Most of the successful barns tend to be show barns that have an established reputation. Getting along with people, particularly non-horsey people (parents and more hands-off owners) is useful. Unless you’re very talented and very winning, people are less accepting of the trainer-as-drill sergeant model nowadays (and a good thing, too). It seems harder and harder for people to survive who do the typical lesson barn model with school horses. Most barns in my area now seem to have one or two horses for a first-time beginner lesson and then have people part-leasing or leasing in a program (or people who own their own horses).
Truthfully, when barns begin to fail, the barn begins to skimp on costs (shavings, hay, pasture care, arena care), and then more people begin to leave, and things can further spiral downward. So not beginning any horse business on a shoestring for ethical reasons (for the horses) is a biggie.
I also know people who just have barns with their own personal horses, rent out a few stalls, have a small outdoor, and live near one of the areas where it’s still possible to hack out. But horses aren’t their main source of income, they’re people with other jobs who rent stalls to supplement their horsey habit.

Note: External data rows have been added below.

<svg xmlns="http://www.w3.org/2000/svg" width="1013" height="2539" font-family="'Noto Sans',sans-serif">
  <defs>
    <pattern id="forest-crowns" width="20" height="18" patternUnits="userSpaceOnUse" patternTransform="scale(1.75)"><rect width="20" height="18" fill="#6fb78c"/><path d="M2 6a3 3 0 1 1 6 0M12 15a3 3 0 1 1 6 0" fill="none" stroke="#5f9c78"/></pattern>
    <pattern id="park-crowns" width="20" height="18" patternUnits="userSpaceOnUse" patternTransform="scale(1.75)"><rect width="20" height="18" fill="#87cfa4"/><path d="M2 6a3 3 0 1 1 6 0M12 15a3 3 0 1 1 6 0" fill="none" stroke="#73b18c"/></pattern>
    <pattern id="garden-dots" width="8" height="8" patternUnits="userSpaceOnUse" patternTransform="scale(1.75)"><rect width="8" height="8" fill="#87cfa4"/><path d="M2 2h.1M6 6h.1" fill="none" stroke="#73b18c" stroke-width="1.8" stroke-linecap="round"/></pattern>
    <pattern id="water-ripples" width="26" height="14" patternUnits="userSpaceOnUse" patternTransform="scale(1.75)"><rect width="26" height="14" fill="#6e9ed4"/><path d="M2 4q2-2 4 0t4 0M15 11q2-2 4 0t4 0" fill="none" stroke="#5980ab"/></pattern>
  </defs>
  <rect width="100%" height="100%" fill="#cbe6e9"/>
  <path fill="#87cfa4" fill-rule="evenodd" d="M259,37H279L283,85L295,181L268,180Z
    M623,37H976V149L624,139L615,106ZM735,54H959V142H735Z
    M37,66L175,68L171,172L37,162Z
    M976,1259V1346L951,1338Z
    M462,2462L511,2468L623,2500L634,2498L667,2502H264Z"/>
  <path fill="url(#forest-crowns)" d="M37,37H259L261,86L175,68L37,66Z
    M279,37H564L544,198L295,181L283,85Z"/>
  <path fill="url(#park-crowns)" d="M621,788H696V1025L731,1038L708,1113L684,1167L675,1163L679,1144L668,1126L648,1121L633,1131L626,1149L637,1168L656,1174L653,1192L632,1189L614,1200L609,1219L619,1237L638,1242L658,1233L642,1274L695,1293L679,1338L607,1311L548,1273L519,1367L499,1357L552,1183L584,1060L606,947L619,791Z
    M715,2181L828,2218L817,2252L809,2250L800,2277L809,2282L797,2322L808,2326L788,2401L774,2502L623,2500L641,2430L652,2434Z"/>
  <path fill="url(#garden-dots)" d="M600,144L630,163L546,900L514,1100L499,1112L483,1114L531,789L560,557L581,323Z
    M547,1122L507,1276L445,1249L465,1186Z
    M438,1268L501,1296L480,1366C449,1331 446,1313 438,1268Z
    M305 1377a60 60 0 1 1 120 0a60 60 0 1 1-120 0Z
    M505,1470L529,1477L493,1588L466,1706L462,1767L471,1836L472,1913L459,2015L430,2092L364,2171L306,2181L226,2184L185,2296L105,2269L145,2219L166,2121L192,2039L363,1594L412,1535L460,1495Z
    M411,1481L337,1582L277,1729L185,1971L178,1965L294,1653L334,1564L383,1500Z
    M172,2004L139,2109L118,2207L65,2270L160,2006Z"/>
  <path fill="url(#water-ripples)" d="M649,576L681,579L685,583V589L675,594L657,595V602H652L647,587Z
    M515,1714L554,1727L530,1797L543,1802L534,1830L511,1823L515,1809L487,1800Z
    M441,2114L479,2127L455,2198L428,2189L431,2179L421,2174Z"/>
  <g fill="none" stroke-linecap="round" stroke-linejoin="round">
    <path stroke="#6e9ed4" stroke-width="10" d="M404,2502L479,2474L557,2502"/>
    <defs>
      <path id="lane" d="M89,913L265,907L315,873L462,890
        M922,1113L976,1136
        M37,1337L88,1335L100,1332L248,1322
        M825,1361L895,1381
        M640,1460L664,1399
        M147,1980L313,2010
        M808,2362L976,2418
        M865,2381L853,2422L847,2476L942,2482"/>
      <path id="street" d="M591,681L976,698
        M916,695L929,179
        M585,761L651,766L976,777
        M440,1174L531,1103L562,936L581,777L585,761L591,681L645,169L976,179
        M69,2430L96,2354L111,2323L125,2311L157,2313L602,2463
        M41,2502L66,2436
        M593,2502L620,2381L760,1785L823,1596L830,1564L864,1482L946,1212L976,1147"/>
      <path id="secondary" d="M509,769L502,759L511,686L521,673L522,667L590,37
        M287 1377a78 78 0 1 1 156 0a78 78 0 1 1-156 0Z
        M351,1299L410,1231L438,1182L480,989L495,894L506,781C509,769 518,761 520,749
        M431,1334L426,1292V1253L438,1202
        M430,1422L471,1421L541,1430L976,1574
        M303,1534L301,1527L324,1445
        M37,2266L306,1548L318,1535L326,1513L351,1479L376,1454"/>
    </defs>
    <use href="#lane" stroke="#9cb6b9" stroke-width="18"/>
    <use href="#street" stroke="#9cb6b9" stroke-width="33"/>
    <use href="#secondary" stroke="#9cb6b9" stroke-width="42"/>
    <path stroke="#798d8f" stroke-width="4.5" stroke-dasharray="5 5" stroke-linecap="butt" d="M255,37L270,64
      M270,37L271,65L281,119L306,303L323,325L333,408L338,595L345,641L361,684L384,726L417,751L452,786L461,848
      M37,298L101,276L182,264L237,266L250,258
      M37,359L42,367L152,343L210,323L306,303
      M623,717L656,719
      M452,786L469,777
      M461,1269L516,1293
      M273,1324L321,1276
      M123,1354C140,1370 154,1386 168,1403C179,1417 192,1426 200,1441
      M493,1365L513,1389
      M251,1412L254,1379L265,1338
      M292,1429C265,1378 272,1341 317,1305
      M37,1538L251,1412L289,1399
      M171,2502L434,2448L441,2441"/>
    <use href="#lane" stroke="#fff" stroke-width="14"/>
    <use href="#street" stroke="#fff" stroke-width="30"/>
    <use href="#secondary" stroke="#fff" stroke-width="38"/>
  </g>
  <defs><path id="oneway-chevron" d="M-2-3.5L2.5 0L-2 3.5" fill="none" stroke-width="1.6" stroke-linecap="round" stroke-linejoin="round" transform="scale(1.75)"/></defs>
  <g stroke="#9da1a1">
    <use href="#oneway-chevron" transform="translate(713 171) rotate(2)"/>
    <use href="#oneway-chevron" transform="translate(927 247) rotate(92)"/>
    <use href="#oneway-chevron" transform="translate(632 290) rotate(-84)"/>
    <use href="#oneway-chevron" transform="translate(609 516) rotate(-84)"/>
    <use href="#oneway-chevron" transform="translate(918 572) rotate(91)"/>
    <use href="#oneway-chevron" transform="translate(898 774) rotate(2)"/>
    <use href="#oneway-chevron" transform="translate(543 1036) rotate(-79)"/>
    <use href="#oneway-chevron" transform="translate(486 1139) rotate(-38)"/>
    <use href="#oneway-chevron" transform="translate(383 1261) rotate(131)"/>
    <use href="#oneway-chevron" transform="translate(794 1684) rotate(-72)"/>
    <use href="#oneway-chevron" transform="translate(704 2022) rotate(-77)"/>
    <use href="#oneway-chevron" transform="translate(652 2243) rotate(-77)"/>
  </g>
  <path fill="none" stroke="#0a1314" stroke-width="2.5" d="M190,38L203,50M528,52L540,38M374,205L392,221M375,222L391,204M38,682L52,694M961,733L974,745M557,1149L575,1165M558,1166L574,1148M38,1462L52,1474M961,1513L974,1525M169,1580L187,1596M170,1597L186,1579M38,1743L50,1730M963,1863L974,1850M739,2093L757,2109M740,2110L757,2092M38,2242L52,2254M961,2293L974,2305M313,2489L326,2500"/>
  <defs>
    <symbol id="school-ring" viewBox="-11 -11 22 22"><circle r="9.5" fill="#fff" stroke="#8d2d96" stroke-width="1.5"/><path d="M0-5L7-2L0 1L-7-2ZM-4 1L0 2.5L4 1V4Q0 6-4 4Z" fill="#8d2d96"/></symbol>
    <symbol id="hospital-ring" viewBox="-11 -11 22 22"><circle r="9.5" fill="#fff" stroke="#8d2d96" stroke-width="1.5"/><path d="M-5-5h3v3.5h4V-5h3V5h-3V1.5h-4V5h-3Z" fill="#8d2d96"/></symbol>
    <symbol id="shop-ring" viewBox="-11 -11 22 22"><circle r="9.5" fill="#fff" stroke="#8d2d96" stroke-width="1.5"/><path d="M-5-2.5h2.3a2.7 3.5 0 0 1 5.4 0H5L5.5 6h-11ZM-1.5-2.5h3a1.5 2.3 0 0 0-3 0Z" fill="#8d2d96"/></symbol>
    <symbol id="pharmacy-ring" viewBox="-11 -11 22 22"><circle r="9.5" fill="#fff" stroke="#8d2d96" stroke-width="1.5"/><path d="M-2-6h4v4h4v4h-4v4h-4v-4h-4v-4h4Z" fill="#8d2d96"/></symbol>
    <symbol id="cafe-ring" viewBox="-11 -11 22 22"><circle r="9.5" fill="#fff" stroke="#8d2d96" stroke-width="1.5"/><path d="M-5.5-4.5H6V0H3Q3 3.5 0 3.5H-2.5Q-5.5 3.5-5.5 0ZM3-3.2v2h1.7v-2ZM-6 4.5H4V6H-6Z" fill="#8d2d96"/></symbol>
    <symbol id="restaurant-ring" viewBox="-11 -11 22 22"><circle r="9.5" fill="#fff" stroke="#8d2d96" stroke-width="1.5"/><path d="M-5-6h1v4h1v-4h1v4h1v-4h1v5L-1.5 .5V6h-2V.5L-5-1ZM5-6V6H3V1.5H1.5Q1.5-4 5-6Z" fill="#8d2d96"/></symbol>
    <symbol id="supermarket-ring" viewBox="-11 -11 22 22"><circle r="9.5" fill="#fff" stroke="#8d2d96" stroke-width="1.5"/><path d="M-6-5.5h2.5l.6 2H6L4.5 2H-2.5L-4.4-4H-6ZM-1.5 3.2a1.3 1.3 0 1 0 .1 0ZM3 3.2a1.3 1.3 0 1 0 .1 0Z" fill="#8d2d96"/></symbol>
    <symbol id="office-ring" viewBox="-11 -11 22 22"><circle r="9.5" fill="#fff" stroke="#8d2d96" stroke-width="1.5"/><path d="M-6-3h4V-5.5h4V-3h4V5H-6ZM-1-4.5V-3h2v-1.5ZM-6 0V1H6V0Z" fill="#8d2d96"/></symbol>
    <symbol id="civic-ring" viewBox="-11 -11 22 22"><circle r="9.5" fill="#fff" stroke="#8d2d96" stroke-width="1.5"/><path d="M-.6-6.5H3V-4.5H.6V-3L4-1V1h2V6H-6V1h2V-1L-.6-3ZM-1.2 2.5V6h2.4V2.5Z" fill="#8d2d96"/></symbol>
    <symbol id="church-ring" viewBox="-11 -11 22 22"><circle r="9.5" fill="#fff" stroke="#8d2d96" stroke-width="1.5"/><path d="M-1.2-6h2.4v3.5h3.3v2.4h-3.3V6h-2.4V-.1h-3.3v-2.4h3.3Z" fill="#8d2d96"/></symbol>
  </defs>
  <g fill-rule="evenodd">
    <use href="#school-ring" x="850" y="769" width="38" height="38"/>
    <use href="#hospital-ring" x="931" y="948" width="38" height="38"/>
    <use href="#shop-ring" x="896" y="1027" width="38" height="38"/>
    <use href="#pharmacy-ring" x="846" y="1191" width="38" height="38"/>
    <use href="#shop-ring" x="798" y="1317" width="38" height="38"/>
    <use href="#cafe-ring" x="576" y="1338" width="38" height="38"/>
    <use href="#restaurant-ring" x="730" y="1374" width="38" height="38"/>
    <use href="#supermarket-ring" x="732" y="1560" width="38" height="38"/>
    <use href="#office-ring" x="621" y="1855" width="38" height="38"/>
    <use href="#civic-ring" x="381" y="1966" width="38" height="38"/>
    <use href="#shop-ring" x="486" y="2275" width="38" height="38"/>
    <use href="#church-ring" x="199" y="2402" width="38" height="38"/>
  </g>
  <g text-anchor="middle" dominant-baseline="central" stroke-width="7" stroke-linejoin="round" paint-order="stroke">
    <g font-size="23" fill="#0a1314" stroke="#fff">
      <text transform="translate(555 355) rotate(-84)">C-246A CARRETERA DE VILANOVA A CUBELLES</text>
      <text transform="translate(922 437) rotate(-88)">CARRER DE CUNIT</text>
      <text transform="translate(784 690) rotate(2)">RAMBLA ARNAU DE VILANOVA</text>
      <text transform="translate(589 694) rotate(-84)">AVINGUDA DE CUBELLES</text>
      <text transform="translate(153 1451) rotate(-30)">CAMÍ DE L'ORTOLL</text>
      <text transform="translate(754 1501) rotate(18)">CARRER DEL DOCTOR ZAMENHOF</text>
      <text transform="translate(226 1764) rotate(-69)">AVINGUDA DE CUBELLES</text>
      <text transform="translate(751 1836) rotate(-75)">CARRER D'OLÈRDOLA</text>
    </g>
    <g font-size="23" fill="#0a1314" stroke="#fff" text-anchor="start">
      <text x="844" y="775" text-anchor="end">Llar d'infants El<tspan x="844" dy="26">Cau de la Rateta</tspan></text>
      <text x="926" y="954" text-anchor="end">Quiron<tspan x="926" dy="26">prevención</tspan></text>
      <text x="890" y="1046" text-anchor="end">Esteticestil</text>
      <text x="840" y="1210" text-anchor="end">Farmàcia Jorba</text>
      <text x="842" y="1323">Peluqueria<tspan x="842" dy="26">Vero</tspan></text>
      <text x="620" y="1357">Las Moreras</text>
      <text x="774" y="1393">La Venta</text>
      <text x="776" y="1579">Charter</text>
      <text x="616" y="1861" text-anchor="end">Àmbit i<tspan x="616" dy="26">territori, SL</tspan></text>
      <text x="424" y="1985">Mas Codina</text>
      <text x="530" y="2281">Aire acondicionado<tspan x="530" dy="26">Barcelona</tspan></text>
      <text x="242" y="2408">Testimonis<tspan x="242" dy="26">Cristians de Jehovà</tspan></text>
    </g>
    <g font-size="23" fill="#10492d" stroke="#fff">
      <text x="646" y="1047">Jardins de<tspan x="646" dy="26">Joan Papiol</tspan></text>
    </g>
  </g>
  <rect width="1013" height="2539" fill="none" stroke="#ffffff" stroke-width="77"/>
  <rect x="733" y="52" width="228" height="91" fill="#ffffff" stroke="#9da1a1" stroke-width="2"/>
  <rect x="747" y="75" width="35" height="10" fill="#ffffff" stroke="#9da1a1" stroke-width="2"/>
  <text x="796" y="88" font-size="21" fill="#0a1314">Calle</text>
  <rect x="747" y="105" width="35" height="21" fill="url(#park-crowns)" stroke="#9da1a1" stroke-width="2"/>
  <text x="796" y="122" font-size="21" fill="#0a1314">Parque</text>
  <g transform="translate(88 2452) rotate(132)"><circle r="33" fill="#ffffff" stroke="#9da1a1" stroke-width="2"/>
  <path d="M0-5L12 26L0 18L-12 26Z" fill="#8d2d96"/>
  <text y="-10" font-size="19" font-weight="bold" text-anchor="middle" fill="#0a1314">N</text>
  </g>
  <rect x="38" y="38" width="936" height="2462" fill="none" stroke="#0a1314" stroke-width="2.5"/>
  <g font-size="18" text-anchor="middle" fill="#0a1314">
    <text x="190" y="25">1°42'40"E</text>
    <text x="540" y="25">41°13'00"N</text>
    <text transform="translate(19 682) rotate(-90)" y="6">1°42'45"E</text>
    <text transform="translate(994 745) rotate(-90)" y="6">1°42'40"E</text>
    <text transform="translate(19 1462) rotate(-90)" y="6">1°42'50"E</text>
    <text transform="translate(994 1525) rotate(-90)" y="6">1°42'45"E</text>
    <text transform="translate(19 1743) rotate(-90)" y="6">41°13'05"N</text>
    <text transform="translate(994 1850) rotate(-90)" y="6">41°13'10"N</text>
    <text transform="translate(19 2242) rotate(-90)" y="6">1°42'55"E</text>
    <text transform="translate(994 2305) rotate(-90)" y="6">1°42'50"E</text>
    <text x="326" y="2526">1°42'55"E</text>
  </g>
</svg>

I know a few lesson/riding barns with small breeding programs, but I honestly (feel free to chime in, others) don’t know how they profit by them, unless the owner has a very established reputation is a trainer and can put miles on the few young horses homebred at shows.
There are also a couple of barns that I still can’t believe are in business, but seem to attract cliques of kids who don’t want to leave the barn, because their friends ride there, and other barns that have very nice facilities and high-quality care, but have empty stalls because the main owner or trainer is such a PIA to deal with.
I think knowing your area, target market (like any business), your biggest costs, sunk costs, and your strengths and weaknesses, like any prospective business can be useful. Do the SWOT (strengths, weaknesses, opportunities, threats analysis) if that helps!